WPI inflation is likely to increase in the coming months as the prices of manufactured products increase. Further, while inflation of manufactured goods would increase as companies get back their pricing power, primary articles inflation is expected to remain depressed with a good harvest. However, “Headline inflation will remain low nonetheless and will not be a concern for policy makers,” a CARE Ratings report said.

The manufactured goods include those under engineering, cement, construction, chemicals and fertilizers, metal and mining, packaging and petrochemicals.

Also read:RBI is faced with a ‘trilemma’ as economy shrinks, inflation rises

While food article prices softened in October, manufactured items witnessed hardening of prices, according to data released by the Commerce and Industry Ministry on Monday.

Food inflation in October stood at 6.37 per cent, as against 8.17 per cent in the previous month. The rate of price rise in vegetables and potato remained high at 25.23 per cent and 107.70 per cent, respectively, during the month.

Inflation in non-food articles and minerals was higher at 2.85 per cent and 9.11 per cent, respectively.

In the manufactured products category, inflation stood at 2.12 per cent in October, compared to 1.61 per cent in September. Prices in fuel and power basket softened to (-) 10.95 per cent in October.

The retail inflation, based on the consumer price index, was 7.61 per cent in October, data released last week showed.

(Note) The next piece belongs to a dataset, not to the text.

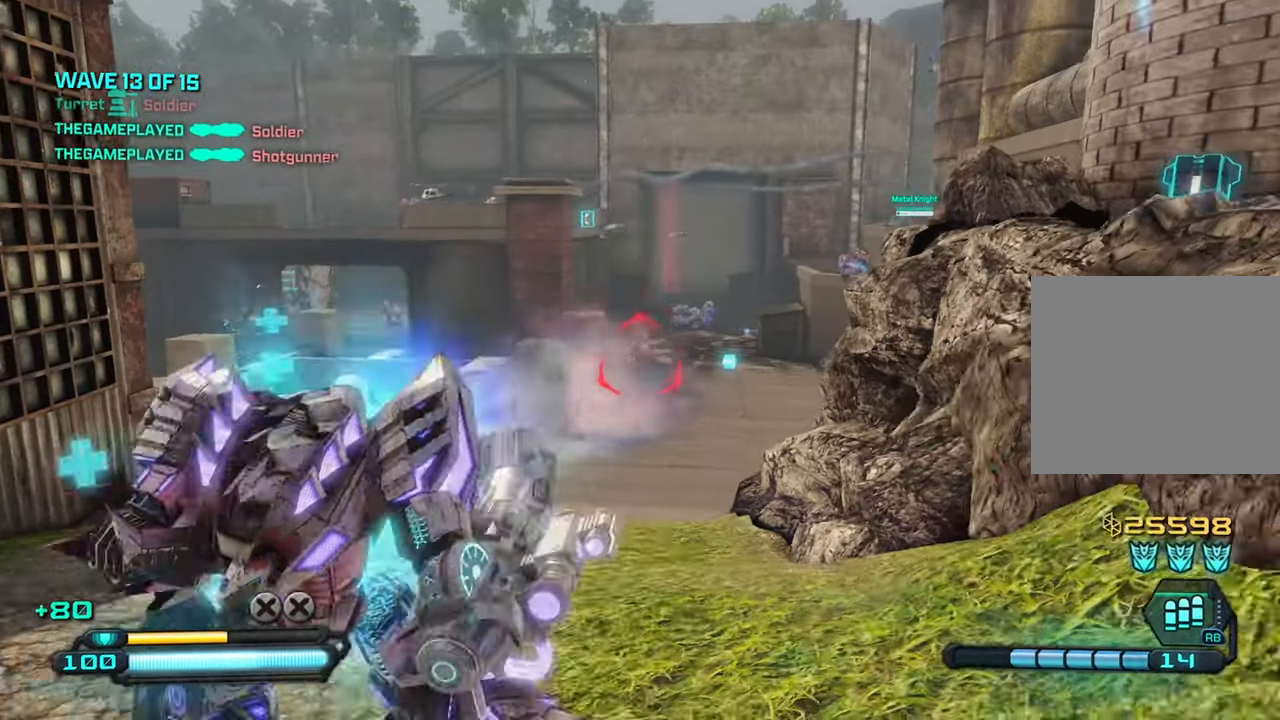
{"buttons": ["R2"], "left_stick": "down", "right_stick": "center", "events": [[83, "left_stick", "down"], [133, "right_stick", "center"], [300, "right_stick", "down-left"], [483, "right_stick", "center"]]}
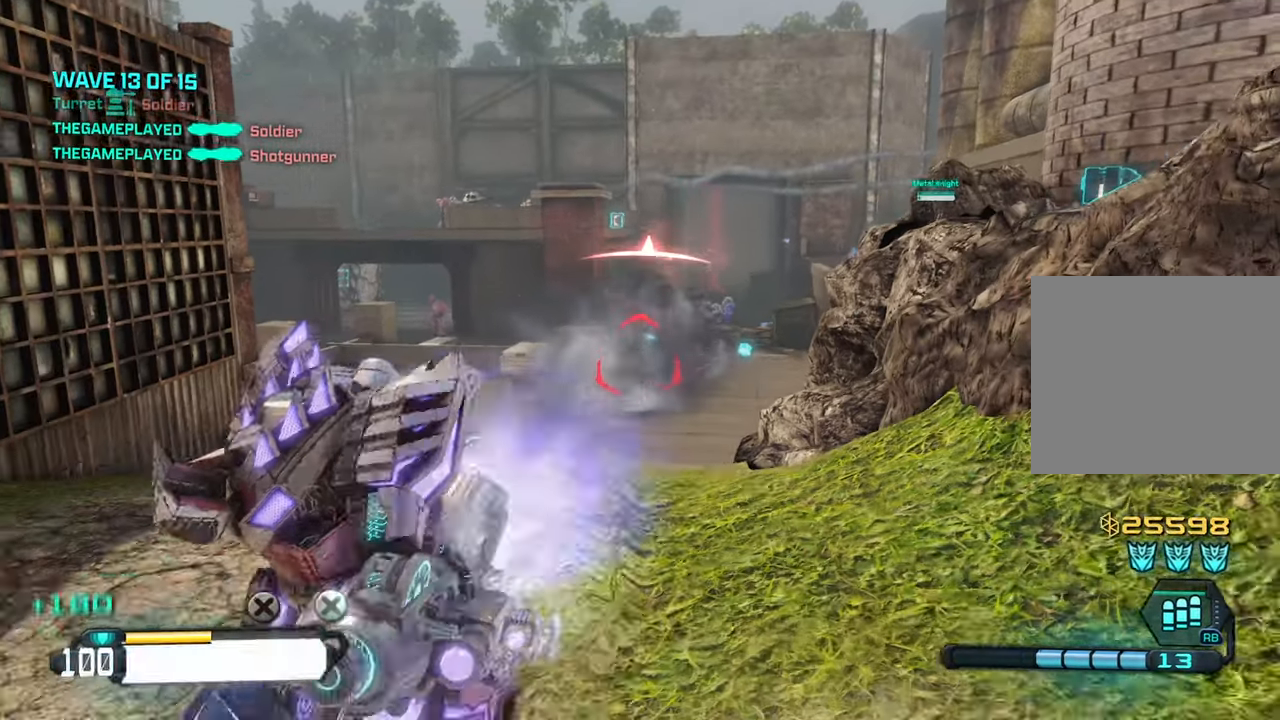
{"buttons": [], "left_stick": "right", "right_stick": "center", "events": [[117, "left_stick", "center"], [150, "R2", "up"], [300, "right_stick", "left"], [400, "left_stick", "right"], [467, "right_stick", "center"]]}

The Reserve Bank in a report on the state of economy last week had also flagged unrelenting pressure of inflation as a downside risk confronting the prospects of economic recovery.

“The foremost is the unrelenting pressure of inflation, with no signs of waning in spite of supply management measures… There is a grave risk of generalization of price pressures, unanchoring of inflation expectations feeding into a loss of credibility in policy interventions and the eventual corrosion of the nascent growth impulses that are making their appearance,” the RBI said.